Each row of the determinant is `(el n x y)` for one of these points.
If the determinant of such a matrix is 0, then for some nth degree plane curve all the points lie on that curve.

A n-list is a list of (n−1)-lists. A 0-list is a real.

`((cmp n) f)`: `(((cmp 0) f) x)` = `x`.
`(((cmp (+ n 1)) f) x)` = `(f (((cmp n) f) x))`.
`((cmp 3) car)` = `caaar`; `((cmp n) f)` = f^{n}.

`((G2 f) x y)` = `(map f x y)` but allowing short inputs.

((G2 cons) '(2 3 4 5 6) '(8 9)) => ((2 . 8) (3 . 9) 4 5 6)

((G2 cons) '(2 3 4) '(5 6 7 8 9)) => ((2 . 5) (3 . 6) (4 . 7) 8 9)

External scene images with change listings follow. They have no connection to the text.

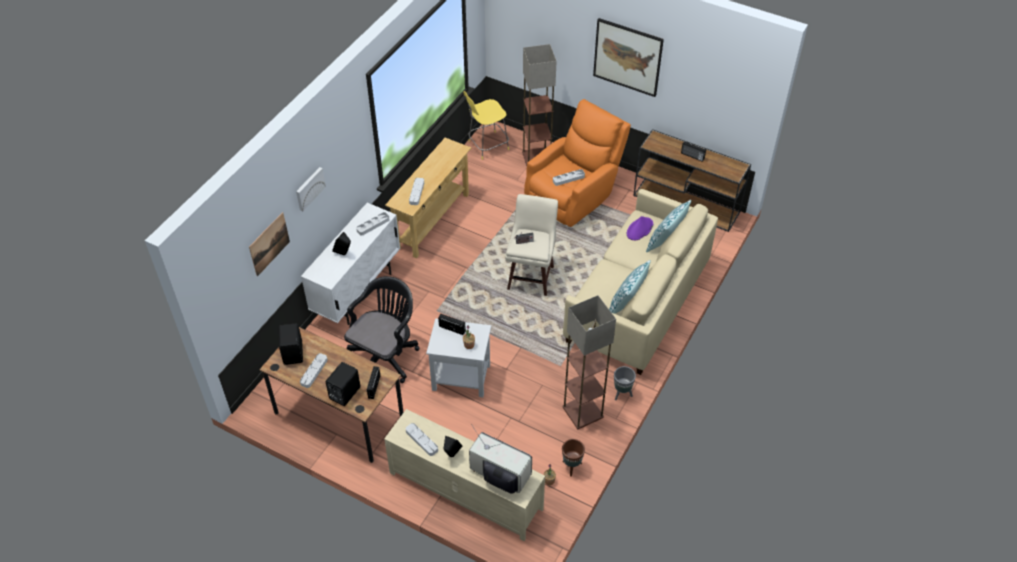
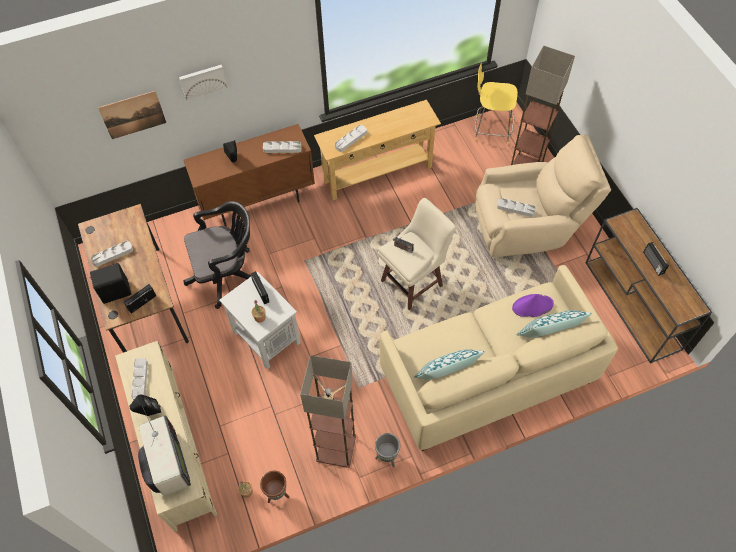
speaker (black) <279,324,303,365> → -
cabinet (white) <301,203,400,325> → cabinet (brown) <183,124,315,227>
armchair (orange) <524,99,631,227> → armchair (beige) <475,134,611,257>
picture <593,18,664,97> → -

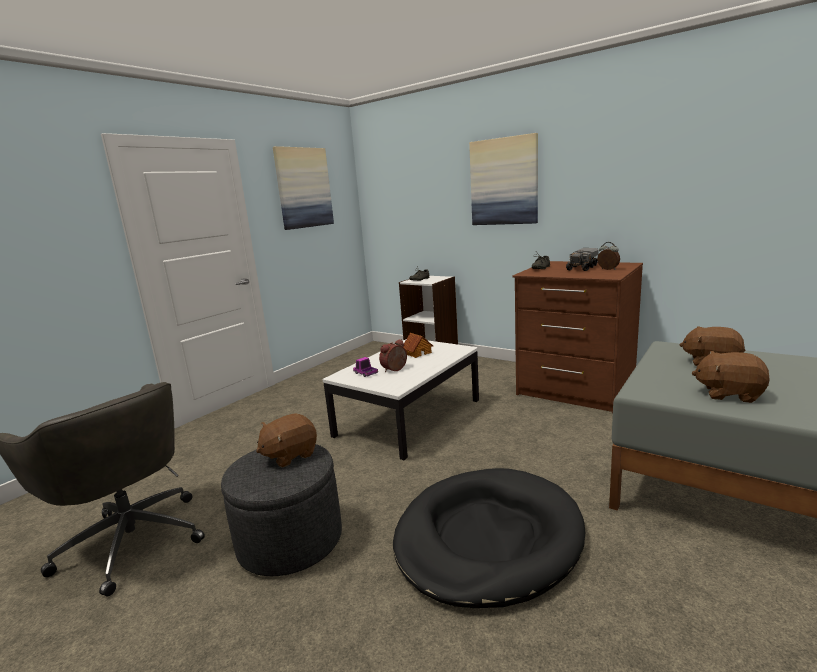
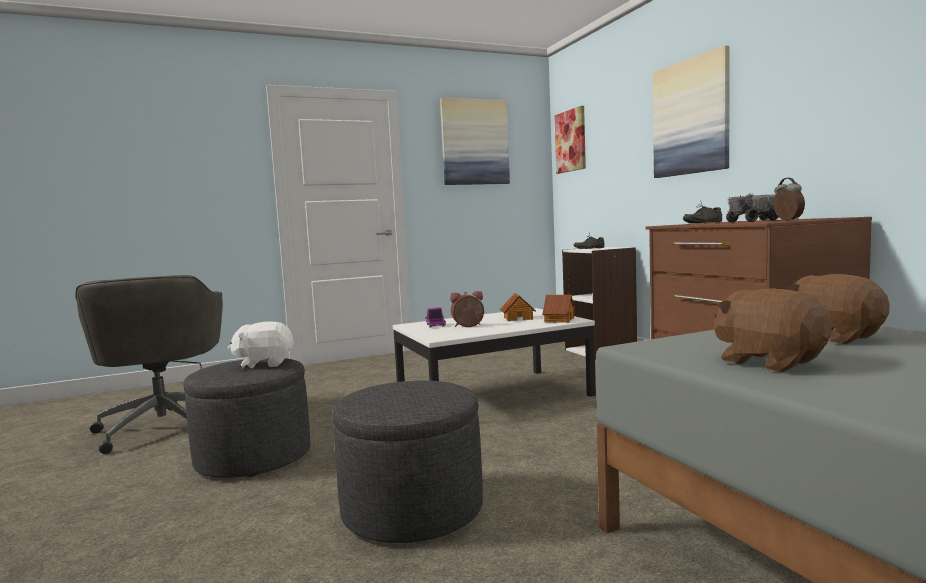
plush toy (brown) <256,413,317,467> → plush toy (white) <228,321,295,369>
dog bed (black) <393,468,585,608> → ottoman (grey) <332,381,483,543>
- → toy house <543,295,575,323>
- → picture <555,106,586,174>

`((Gs +) 3 '( 5 6 7))` => (8 9 10)

A polynomial of n variables is coded as an n-list whose elements are coefficients of the first variable. The coefficients are polynomials in n−1 variables and coded as (n−1)-lists.

If c is an n-list then `(pf n c)` is an n-curried polynomial in n variables.
`(pf 0 c)` is c which is presumably a number.
`(((pf 2 '((2 5) (7))) x) y) => 7x+5y+2`
`(((pf 2 '((2 5) (7))) 3) 5) => 48`

`(rp k n)` produces a coded degree n polynomial of k variables, with random rational coefficients.
`(rp 2 n)` is thus suitable for triangular Béziers.

`(el n x y z)` is a list of the products of powers of x, y and z, and of degree ≤ n.

For instance `(el 2 x y z)` is the list
(1 z z^{2} y yz y^{2} x xz xy x^{2})

The list has (n+1)(n+2)(n+3)/6 elements.

I want 3 random 3rd degree polynomials in two variables to parametrically define a 2D surface in 3D.
Then I want 20 points (number pairs) which produce a triple via the three polynomials.
This gives 20 triples which fed to `el` produces 20 lists of 20 reals.
Then we compute the determinant of this matrix.

The determinant is 0 for first degree parametric functions, but not zero for degrees 2 and 3!